Rolls-Royce’s senior unsecured bonds are now rated as Ba2, down from their previous grading at Baa3. The company as a whole has also been rated at Ba2.
Ratings agency Moody’s downgraded the UK engine-maker’s bonds by two notches, meaning they are no longer considered investment-grade.
Moody’s made the general public aware of the change in a statement on Monday, citing the effect of the COVID-19 pandemic on the aviation sector and hinting that the present situation could escalate.
“As a result of higher than previously expected cash outflows, Moody’s expects material increases in leverage, and considers that the company faces significant challenges to recover its metrics over the next two to three years,” the statement read.
This announcement had an instant impact on Rolls-Royce’s share prices, which already sank by two thirds of their value since the start of the COVID-19 outbreak. After the release of the statement from Moody’s, prices fell even lower, reaching 5.7% to trade at 253 pence as of 08:27 GMT.
Rolls-Royce CEO Warren East said on Thursday that the company was exploring various strategic options to bolster its balance sheet but had not yet come to any concrete resolution.

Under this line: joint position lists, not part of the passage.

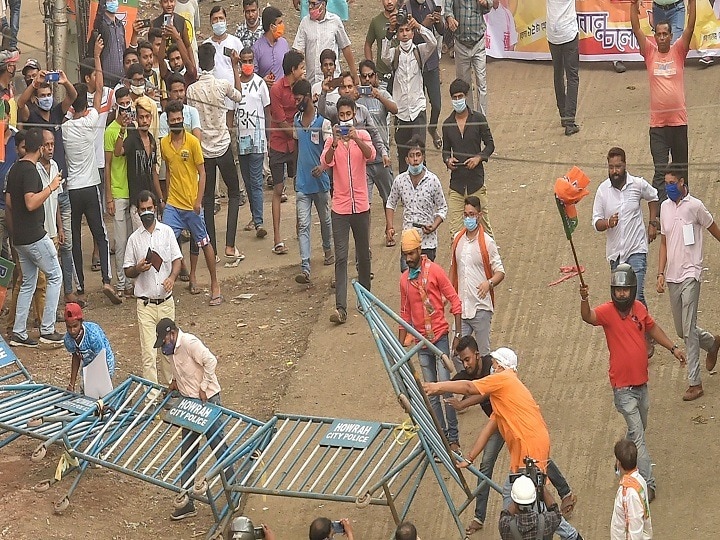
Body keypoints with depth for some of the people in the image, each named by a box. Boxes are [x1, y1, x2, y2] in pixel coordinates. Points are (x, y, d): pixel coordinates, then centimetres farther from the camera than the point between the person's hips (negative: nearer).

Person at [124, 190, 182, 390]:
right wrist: (138, 269, -15)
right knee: (148, 352, -7)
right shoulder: (134, 239, 1)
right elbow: (127, 272, 7)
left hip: (166, 301, 2)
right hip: (145, 304, -2)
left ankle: (168, 385, 28)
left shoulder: (167, 232, 4)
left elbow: (177, 260, 5)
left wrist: (172, 277, -15)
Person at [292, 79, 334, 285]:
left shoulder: (322, 122, -12)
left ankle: (328, 250, 43)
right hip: (302, 182, 3)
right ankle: (305, 268, -13)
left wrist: (322, 166, -35)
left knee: (325, 219, 17)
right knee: (303, 225, -6)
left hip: (320, 181, -3)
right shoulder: (297, 120, 5)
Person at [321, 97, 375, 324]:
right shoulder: (332, 140, 1)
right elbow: (326, 162, -16)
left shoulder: (362, 135, 2)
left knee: (363, 255, 14)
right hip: (340, 207, -1)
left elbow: (370, 155, -17)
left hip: (361, 205, 1)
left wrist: (356, 139, -34)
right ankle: (341, 308, -14)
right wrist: (334, 143, -33)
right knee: (341, 257, -7)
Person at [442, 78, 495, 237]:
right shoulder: (448, 124, 7)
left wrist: (479, 158, -14)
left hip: (476, 179, -2)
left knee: (482, 221, 5)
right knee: (455, 226, -4)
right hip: (456, 181, 2)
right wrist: (447, 160, -6)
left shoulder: (478, 118, -1)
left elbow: (490, 144, 4)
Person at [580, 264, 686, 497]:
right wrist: (584, 299, -57)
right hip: (623, 388, -6)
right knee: (638, 435, -7)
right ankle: (648, 482, -4)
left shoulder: (639, 309, 0)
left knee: (638, 429, 24)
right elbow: (589, 317, -38)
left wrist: (673, 348, 18)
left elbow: (652, 328, 19)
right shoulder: (607, 311, -17)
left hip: (641, 383, 7)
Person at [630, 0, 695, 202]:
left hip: (679, 120, 1)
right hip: (657, 123, -1)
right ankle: (660, 207, -9)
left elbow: (690, 28, -8)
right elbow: (636, 29, -5)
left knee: (681, 168, 13)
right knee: (660, 170, -5)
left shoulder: (678, 52, 2)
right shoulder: (650, 52, 3)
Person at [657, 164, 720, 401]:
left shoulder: (695, 206, -10)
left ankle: (695, 383, -7)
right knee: (681, 330, 14)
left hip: (690, 274, -6)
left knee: (689, 330, -10)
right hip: (672, 276, 6)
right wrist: (661, 273, 7)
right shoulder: (665, 207, 8)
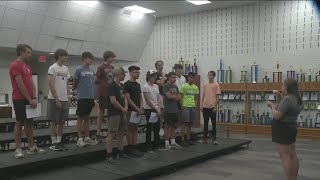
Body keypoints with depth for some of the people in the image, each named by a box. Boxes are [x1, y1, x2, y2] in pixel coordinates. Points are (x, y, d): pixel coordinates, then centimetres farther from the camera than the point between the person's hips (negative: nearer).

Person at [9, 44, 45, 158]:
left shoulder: (27, 67, 16)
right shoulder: (15, 65, -11)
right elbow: (20, 85, -16)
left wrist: (34, 98, 0)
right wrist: (30, 100, -15)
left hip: (29, 100, 9)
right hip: (20, 100, -8)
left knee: (29, 122, 10)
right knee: (19, 123, -4)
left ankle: (31, 147, 17)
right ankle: (18, 149, 2)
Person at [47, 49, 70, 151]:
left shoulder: (66, 69, 13)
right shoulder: (52, 68, -9)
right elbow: (51, 85, -14)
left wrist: (68, 97, 9)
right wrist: (57, 99, -17)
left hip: (65, 99, 7)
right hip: (55, 99, -7)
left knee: (62, 121, 10)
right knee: (54, 121, 0)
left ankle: (59, 141, 18)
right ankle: (53, 143, 8)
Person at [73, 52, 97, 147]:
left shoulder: (91, 71, 12)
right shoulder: (79, 70, -6)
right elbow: (75, 85, 0)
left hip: (91, 97, 6)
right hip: (82, 97, -6)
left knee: (87, 117, 11)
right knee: (80, 118, 1)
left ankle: (87, 138, 17)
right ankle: (80, 139, 6)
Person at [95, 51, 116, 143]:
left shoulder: (112, 67, 10)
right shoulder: (101, 67, -8)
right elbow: (96, 80, -8)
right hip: (103, 93, -6)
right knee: (101, 112, 1)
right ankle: (98, 134, 9)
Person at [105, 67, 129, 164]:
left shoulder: (122, 85, 15)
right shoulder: (112, 86, -13)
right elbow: (113, 101, -19)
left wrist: (126, 107, 0)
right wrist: (122, 109, -8)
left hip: (122, 113, 9)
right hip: (114, 113, -9)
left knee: (121, 133, 15)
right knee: (111, 133, -8)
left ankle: (120, 153, 26)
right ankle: (109, 156, -6)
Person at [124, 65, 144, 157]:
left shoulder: (138, 84, 15)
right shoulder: (127, 84, -8)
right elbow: (128, 98, -14)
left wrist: (141, 107, -2)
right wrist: (137, 109, -17)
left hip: (138, 110, 7)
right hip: (131, 110, -7)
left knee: (135, 129, 9)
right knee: (130, 129, -2)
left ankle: (134, 148, 15)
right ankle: (130, 149, 4)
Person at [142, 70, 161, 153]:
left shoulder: (156, 86, 10)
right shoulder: (145, 87, -10)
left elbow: (158, 98, 8)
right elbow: (148, 100, -14)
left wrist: (159, 109, -4)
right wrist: (156, 109, -13)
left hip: (156, 110, 7)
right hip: (149, 109, -7)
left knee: (157, 128, 10)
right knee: (149, 128, -1)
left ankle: (157, 145, 21)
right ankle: (148, 147, 7)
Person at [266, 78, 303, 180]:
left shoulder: (287, 99, -21)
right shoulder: (297, 99, 10)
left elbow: (277, 116, -23)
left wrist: (272, 106, -7)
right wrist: (279, 97, 10)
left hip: (283, 130, -10)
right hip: (291, 128, 10)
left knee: (285, 156, -7)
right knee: (292, 155, 13)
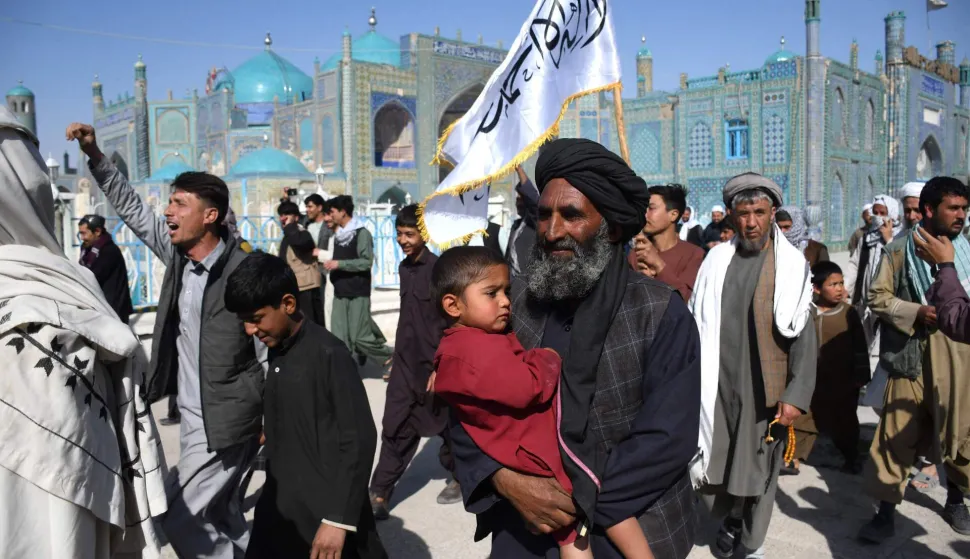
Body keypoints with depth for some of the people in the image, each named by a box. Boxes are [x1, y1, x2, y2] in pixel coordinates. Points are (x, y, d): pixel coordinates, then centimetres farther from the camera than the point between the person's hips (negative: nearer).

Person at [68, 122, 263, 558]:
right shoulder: (178, 253, -1)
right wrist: (95, 156, 0)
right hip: (193, 416, 8)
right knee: (221, 516, 19)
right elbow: (131, 208, 10)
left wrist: (270, 423, -13)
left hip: (224, 424, -8)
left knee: (176, 515, -1)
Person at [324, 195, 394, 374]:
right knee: (340, 338, 1)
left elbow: (367, 262, -16)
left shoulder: (361, 233, -9)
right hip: (340, 293, 7)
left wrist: (339, 264, -18)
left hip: (358, 293, -7)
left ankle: (387, 358, 15)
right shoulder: (338, 234, 13)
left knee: (360, 336, -6)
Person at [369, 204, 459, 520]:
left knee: (445, 423, 12)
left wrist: (441, 367, -19)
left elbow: (450, 323, -17)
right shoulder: (404, 267, 7)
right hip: (405, 363, 6)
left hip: (433, 364, -6)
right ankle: (379, 496, 10)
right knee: (396, 429, 5)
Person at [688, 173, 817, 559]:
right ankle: (730, 519, 38)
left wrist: (797, 395, -11)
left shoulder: (792, 265, -4)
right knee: (711, 462, 9)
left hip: (766, 389, -2)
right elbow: (696, 324, 6)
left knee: (760, 467, 10)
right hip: (719, 385, 2)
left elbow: (804, 336, -5)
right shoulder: (716, 260, 2)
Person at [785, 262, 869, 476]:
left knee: (844, 420, 13)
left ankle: (851, 458, 32)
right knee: (804, 419, 5)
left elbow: (860, 346, -2)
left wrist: (860, 375, -4)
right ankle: (794, 459, 12)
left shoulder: (849, 312, -6)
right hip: (813, 379, 1)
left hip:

During the weekend, however, news got out about Rolls-Royce’s plans sell its ITP Aero division in a bit to come up with additional funds. The said division makes parts for the Typhoon fighter jet. In response to these reports, a Rolls-Royce spokesperson simply made it clear that the company was reviewing a range of options, while also adding that “current financial position and liquidity remain strong”.
Earlier this month, Rolls-Royce claimed to have £8.1 billion on hand following the first-half outflow.